C. Dancker, K. Hopster, K. Rohn, S. B. Kästner
In the horse, effects of cardiovascular-active drugs on local perfusion of the gastrointestinal tract are poorly understood.
To determine the effect of drugs commonly used to support blood pressure, on local intestinal blood flow and tissue oxygenation under isoflurane anaesthesia.
In vivo randomised crossover experiment.
Ten horses were anaesthetised with isoflurane. After 90 min of equilibration three doses (μg/kg bwt/min) of dobutamine (DOB 0.5/1/3), dopamine (DA 1/2/5), noradrenaline (NA 0.1/0.2/0.5) and phenylephrine (PHE 0.5/1/3) were infused for 15 min, in a randomised order, with a 45 min washout-period. Blood flow and tissue oxygenation (sO2) of jejunum, colon and stomach were measured using white light remission spectrophotometry and laser doppler flowmetry; heart rate (HR), mean arterial blood pressure (MAP), cardiac output (CO) were measured and systemic vascular resistance (SVR) calculated.
Compared to baseline high dose dobutamine significantly increased CO, HR, MAP (P<0.001) and blood flow to the jejunum (+47 ± 26%, P = 0.001) and colon (+29 ± 15%, P<0.001) (mean ± s.d.). Dopamine (DA5) increased CO but decreased colonic blood flow (−39 ± 21% from baseline, P<0.001), as well as SVR and MAP compared to baseline (P<0.001). Noradrenaline had no significant influence on intestinal perfusion, but increased MAP and SVR from baseline (P<0.001). Phenylephrine (PHE3) caused a significant decrease in blood flow and sO2, most profoundly at the colon compared to baseline (flow −44 ± 21%; sO2 −16 ± 3%, P<0.001), while MAP and SVR increased and CO and HR decreased (P<0.001).

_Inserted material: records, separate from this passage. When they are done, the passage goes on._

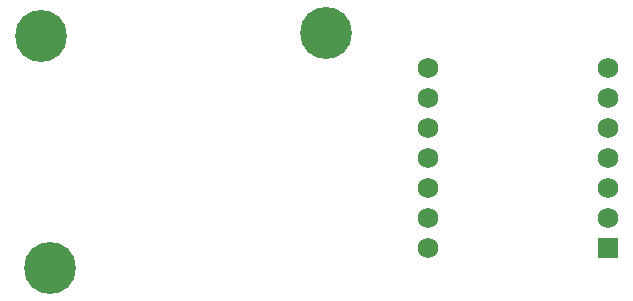
<source format=gbr>
%TF.GenerationSoftware,KiCad,Pcbnew,7.0.6*%
%TF.CreationDate,2024-04-06T17:32:54-04:00*%
%TF.ProjectId,5.2_5V,352e325f-3556-42e6-9b69-6361645f7063,rev?*%
%TF.SameCoordinates,Original*%
%TF.FileFunction,Soldermask,Bot*%
%TF.FilePolarity,Negative*%
%FSLAX46Y46*%
G04 Gerber Fmt 4.6, Leading zero omitted, Abs format (unit mm)*
G04 Created by KiCad (PCBNEW 7.0.6) date 2024-04-06 17:32:54*
%MOMM*%
%LPD*%
G01*
G04 APERTURE LIST*
G04 Aperture macros list*
%AMRoundRect*
0 Rectangle with rounded corners*
0 $1 Rounding radius*
0 $2 $3 $4 $5 $6 $7 $8 $9 X,Y pos of 4 corners*
0 Add a 4 corners polygon primitive as box body*
4,1,4,$2,$3,$4,$5,$6,$7,$8,$9,$2,$3,0*
0 Add four circle primitives for the rounded corners*
1,1,$1+$1,$2,$3*
1,1,$1+$1,$4,$5*
1,1,$1+$1,$6,$7*
1,1,$1+$1,$8,$9*
0 Add four rect primitives between the rounded corners*
20,1,$1+$1,$2,$3,$4,$5,0*
20,1,$1+$1,$4,$5,$6,$7,0*
20,1,$1+$1,$6,$7,$8,$9,0*
20,1,$1+$1,$8,$9,$2,$3,0*%
G04 Aperture macros list end*
%ADD10C,4.400000*%
%ADD11RoundRect,0.102000X0.765000X0.765000X-0.765000X0.765000X-0.765000X-0.765000X0.765000X-0.765000X0*%
%ADD12C,1.734000*%
G04 APERTURE END LIST*
D10*
%TO.C,H3*%
X159562800Y-34239200D03*
%TD*%
%TO.C,H2*%
X136194800Y-54102000D03*
%TD*%
D11*
%TO.C,U3*%
X183432500Y-52380000D03*
D12*
X183432500Y-49840000D03*
X183432500Y-47300000D03*
X183432500Y-44760000D03*
X183432500Y-42220000D03*
X183432500Y-39680000D03*
X183432500Y-37140000D03*
X168192500Y-37140000D03*
X168192500Y-39680000D03*
X168192500Y-42220000D03*
X168192500Y-44760000D03*
X168192500Y-47300000D03*
X168192500Y-49840000D03*
X168192500Y-52380000D03*
%TD*%
D10*
%TO.C,H1*%
X135432800Y-34442400D03*
%TD*%
M02*

</source>
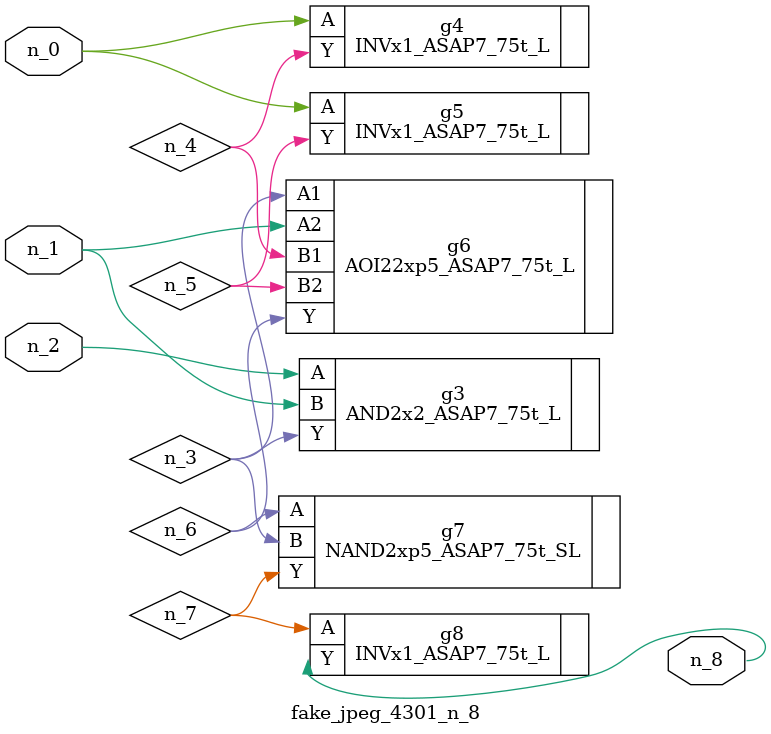
<source format=v>
module fake_jpeg_4301_n_8 (n_0, n_2, n_1, n_8);

input n_0;
input n_2;
input n_1;

output n_8;

wire n_3;
wire n_4;
wire n_6;
wire n_5;
wire n_7;

AND2x2_ASAP7_75t_L g3 ( 
.A(n_2),
.B(n_1),
.Y(n_3)
);

INVx1_ASAP7_75t_L g4 ( 
.A(n_0),
.Y(n_4)
);

INVx1_ASAP7_75t_L g5 ( 
.A(n_0),
.Y(n_5)
);

AOI22xp5_ASAP7_75t_L g6 ( 
.A1(n_3),
.A2(n_1),
.B1(n_4),
.B2(n_5),
.Y(n_6)
);

NAND2xp5_ASAP7_75t_SL g7 ( 
.A(n_6),
.B(n_3),
.Y(n_7)
);

INVx1_ASAP7_75t_L g8 ( 
.A(n_7),
.Y(n_8)
);


endmodule
</source>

The measurement technique only allows for flow measurements in arbitrary units, which can limit comparability to other techniques.
At the investigated doses dobutamine improved systemic and peripheral haemodynamics, while dopamine decreased MAP and peripheral perfusion. Noradrenaline increased MAP and SVR while peripheral blood flow was maintained, phenylephrine increased MAP, but reduced both local and systemic perfusion.